Anstöße SWR1 BW / Morgengedanken SWR4 BW
Frisch zurück aus dem Urlaub wartet eine Flut von E-Mails in meinem Postfach Eine Nachricht sticht mir beim Überfliegen sofort ins Auge: Harmonium. Anders als die anderen öffne ich diese sofort.
Ein Verwandter schreibt mir, dass er wegen eines bevorstehenden Umzugs keinen Platz mehr für das bei ihm stehende altehrwürdige Instrument aus dem Familienbesitz hat und fragt, ob ich oder meine Geschwister vielleicht Interesse hätten. .
Harmonium.
Sofort treten Bilder vor mein inneres Auge. Das Wohnzimmer meiner Großmutter. In einer Nische das Harmonium, ein inzwischen mindestens 150 Jahre altes Instrument. Eine Art Heimorgel mit einem kunstvoll gestalteten Gehäuse aus Eichenholz. Darüber eine Holztafel. Dort steht in großen, geschwungenen Buchstaben: „Werfet euer Vertrauen nicht weg, welches eine große Belohnung hat.“
Und auf einmal höre ich die altgewordene, zarte Stimme der Urgroßmutter, die zum etwas müden Klang des Harmoniums singt: „Breit aus die Flügel beide, o Jesu, meine Freude.“ Oder auch: „Wenn dein Aug’ ob meinem wacht, wenn dein Trost mir frommt, weiß ich, dass auf gute Nacht guter Morgen folgt.“
Für sie war das Harmonium viel mehr als ein Instrument. Das Harmonium und die davor stehende Bank, das war ein Zufluchtsort. Dann, wenn das Leben schwer wurde, manchmal zu schwer in den 20er Jahren des letzten Jahrhunderts, weil sieben hungrige Mäuler zu stopfen waren und kein Vater mehr da , der Geld nach Hause brachte.

::::::::::

* _IHRE AUFGABE_
Erklären Sie in ein bis drei Sätzen anhand des Seitentextes, weshalb das Leben in den 20er Jahren des letzten Jahrhunderts manchmal zu schwer wurde und was das Harmonium in solchen Zeiten für die Urgroßmutter war. Stützen Sie sich ausschließlich auf den Seitentext.

* _EXTRAHIERTE DATEN_
::::::::::

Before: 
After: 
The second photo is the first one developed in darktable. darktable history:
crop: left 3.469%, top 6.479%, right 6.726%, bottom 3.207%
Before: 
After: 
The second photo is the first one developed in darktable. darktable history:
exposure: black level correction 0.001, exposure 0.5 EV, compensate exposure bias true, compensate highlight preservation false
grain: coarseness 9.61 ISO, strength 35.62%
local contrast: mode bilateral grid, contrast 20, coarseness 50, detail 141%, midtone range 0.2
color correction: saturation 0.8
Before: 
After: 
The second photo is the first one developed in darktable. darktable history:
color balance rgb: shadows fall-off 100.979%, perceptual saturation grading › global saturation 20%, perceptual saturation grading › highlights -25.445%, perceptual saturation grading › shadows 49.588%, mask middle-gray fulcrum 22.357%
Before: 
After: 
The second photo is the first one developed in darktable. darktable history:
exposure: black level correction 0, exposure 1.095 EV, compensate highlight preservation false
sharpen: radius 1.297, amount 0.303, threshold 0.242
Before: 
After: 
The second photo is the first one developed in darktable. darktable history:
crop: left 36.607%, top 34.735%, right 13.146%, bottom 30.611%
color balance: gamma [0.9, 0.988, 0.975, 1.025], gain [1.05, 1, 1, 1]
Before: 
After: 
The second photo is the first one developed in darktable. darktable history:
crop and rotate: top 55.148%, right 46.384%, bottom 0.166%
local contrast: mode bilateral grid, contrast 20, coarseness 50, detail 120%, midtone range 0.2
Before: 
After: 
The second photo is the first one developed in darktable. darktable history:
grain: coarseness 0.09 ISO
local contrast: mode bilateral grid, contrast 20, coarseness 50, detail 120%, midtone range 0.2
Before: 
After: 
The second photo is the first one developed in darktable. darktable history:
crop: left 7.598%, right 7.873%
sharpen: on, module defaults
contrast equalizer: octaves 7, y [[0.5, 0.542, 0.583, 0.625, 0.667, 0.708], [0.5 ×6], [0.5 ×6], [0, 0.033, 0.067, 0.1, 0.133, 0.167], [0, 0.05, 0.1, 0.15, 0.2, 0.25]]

::::::::::

* _ANTWORT ZUR AUFGABE_
Das Leben wurde damals manchmal zu schwer, weil sieben hungrige Mäuler zu stopfen waren und kein Vater mehr da war, der Geld nach Hause brachte. In solchen Zeiten waren das Harmonium und die davor stehende Bank für die Urgroßmutter ein Zufluchtsort.